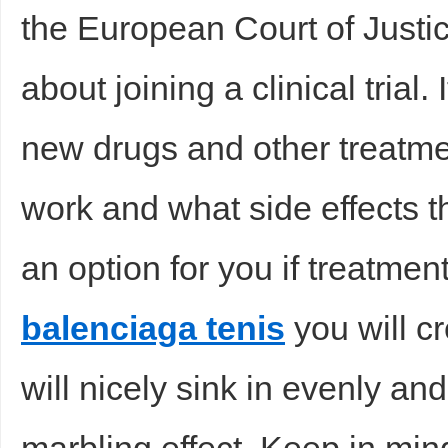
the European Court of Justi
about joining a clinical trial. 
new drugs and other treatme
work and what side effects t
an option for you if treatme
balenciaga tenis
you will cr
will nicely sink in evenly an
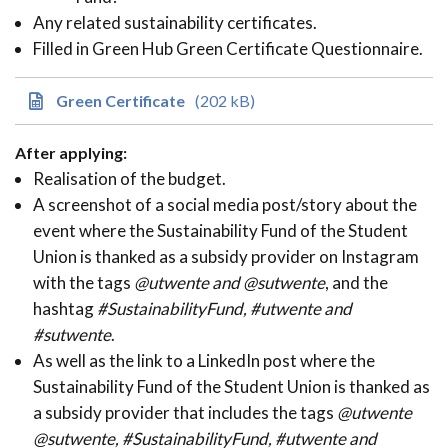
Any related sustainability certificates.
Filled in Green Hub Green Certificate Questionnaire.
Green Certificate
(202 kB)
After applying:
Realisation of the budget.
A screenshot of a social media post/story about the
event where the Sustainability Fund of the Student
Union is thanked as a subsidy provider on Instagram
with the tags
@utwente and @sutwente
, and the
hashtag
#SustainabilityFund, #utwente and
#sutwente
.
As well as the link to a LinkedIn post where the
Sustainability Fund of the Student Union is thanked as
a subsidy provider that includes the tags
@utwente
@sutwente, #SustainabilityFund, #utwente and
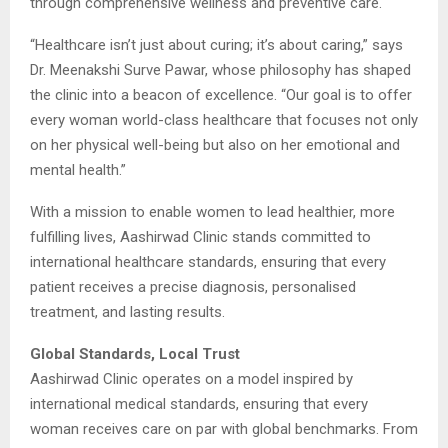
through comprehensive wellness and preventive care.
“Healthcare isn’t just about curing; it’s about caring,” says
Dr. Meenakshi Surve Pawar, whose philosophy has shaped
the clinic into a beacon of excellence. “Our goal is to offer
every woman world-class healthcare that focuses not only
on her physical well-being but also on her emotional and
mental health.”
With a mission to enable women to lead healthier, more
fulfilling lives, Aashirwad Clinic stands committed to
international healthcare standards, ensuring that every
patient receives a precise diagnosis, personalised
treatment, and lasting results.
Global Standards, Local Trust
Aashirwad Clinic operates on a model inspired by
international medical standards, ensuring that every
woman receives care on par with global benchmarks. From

---

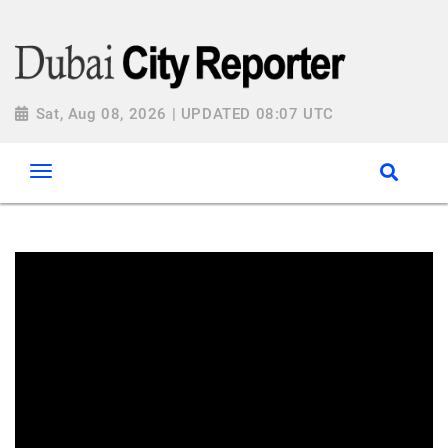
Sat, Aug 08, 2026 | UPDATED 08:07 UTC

*Directive*: Repeat exactly the lines of the listing above, from the one with "every woman world-class" down to the one with "woman receives care"; both of those lines belong in the range.

*Task output*:
every woman world-class healthcare that focuses not only
on her physical well-being but also on her emotional and
mental health.”
With a mission to enable women to lead healthier, more
fulfilling lives, Aashirwad Clinic stands committed to
international healthcare standards, ensuring that every
patient receives a precise diagnosis, personalised
treatment, and lasting results.
Global Standards, Local Trust
Aashirwad Clinic operates on a model inspired by
international medical standards, ensuring that every
woman receives care on par with global benchmarks. From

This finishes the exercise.